Segment Open

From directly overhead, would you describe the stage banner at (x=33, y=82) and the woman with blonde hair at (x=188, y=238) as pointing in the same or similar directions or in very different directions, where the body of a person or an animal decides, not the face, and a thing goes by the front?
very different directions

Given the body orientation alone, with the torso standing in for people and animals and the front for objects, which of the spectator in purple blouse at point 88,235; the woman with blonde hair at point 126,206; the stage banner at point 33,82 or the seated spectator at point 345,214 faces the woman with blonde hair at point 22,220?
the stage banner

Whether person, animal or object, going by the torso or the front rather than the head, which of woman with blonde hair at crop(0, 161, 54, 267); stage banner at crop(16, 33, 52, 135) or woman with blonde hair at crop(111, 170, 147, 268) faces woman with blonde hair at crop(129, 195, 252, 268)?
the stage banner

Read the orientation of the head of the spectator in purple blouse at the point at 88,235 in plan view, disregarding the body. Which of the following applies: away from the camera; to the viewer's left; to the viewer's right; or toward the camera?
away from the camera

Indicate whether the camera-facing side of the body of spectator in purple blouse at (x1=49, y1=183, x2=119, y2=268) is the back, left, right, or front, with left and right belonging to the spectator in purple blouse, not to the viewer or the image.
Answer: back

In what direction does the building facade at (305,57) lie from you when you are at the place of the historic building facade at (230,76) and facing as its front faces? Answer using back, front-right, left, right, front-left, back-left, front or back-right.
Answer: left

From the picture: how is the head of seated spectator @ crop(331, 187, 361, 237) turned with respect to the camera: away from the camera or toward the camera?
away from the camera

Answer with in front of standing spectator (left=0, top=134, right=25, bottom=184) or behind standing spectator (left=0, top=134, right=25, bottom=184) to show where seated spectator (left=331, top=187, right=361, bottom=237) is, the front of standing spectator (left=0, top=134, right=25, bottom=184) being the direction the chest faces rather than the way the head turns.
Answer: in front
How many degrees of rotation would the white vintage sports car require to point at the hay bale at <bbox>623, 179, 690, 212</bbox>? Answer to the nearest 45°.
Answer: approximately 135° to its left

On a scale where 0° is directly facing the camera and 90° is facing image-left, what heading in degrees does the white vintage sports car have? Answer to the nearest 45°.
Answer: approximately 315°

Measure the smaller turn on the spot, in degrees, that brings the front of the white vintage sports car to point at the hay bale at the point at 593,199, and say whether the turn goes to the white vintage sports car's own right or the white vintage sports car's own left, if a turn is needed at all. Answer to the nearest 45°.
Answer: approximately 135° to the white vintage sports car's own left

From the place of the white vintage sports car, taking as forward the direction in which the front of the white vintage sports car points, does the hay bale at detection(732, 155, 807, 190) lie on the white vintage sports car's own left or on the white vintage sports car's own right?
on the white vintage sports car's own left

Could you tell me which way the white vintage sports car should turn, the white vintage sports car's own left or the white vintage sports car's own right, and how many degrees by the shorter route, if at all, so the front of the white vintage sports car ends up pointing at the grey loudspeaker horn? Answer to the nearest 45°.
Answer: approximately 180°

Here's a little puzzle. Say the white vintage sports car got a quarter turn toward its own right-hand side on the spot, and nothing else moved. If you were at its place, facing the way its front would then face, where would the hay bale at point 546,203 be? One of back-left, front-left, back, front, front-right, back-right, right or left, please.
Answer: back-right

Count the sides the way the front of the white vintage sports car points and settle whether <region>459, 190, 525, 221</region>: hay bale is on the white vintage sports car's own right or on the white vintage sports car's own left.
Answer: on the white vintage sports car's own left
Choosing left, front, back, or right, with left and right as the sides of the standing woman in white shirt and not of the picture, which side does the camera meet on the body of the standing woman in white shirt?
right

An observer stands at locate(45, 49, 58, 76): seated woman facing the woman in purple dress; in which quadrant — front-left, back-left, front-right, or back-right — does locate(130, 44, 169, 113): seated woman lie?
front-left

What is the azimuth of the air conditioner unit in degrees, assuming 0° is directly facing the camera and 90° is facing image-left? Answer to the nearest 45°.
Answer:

Segment Closed

◆ **WHAT IS EXPECTED**:
Can you copy out the listing word for word, beginning at the line that contains "What is the" and stopping after its last line?

◆ **RESULT OF THE TASK**:
What is the azimuth of the air conditioner unit in degrees, assuming 0° is directly facing the camera and 90° is facing image-left? Answer to the nearest 45°.
Answer:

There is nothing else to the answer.